Kinshasa. C’est une annonce qui va nécessiter un ajustement immédiat pour de nombreux conducteurs en République Démocratique du Congo : les contrôles routiers portant sur la validité des permis de conduire reprennent officiellement. Cette mesure d’application s’étend désormais à toutes les zones du territoire national qui sont déjà desservies par les centres de délivrance des titres.
Après une période de flottement et de tolérance due notamment à la complexité des procédures d’obtention et de renouvellement, les autorités ont décidé de rétablir l’ordre sur les routes. L’objectif est double : renforcer la sécurité routière et mettre fin à l’anarchie qui a permis la circulation d’un grand nombre de conducteurs non qualifiés.
Tolérance zéro pour les conducteurs en défaut
L’information est claire et sans équivoque pour tous les automobilistes, motards et chauffeurs professionnels : « Veillez vous mettre en ordre. »
Dès à présent, les services de police et de sécurité routière sont instruits pour vérifier la possession du permis de conduire valide. Les conducteurs en défaut de permis, qu’il s’agisse d’une absence totale de titre ou d’un titre expiré, s’exposent désormais à des sanctions sévères, incluant des amendes et potentiellement l’immobilisation du véhicule.
Les zones couvertes sont concernées
La reprise de ces contrôles cible spécifiquement les zones qui disposent déjà de structures fonctionnelles pour la délivrance des permis. Cela implique que les conducteurs résidant dans ces régions – notamment les grandes agglomérations comme Kinshasa, Lubumbashi, Goma, et d’autres chefs-lieux provinciaux – n’ont plus d’excuse administrative pour circuler sans le document légal.

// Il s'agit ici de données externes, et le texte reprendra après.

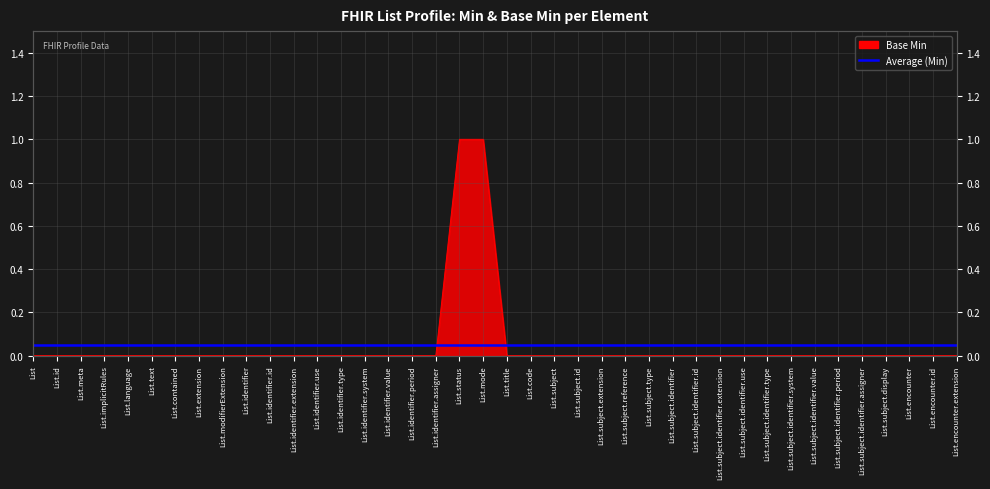

List the labels in order of value, largest first.

List.status, List.mode, List, List.id, List.meta, List.implicitRules, List.language, List.text, List.contained, List.extension, List.modifierExtension, List.identifier, List.identifier.id, List.identifier.extension, List.identifier.use, List.identifier.type, List.identifier.system, List.identifier.value, List.identifier.period, List.identifier.assigner, List.title, List.code, List.subject, List.subject.id, List.subject.extension, List.subject.reference, List.subject.type, List.subject.identifier, List.subject.identifier.id, List.subject.identifier.extension, List.subject.identifier.use, List.subject.identifier.type, List.subject.identifier.system, List.subject.identifier.value, List.subject.identifier.period, List.subject.identifier.assigner, List.subject.display, List.encounter, List.encounter.id, List.encounter.extension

Ce retour à la rigueur est perçu par les observateurs comme un effort des autorités pour :
- Fiabiliser le fichier national des conducteurs.
- Améliorer la qualité de la conduite en filtrant les conducteurs ayant validé leur capacité à conduire.
- Sécuriser le trafic routier, l’une des principales sources d’accidents.
Les usagers sont donc fermement invités à régulariser leur situation dans les meilleurs délais auprès des centres agréés. Le temps des avertissements est révolu ; celui de l’application stricte de la loi est de retour sur les routes congolaises.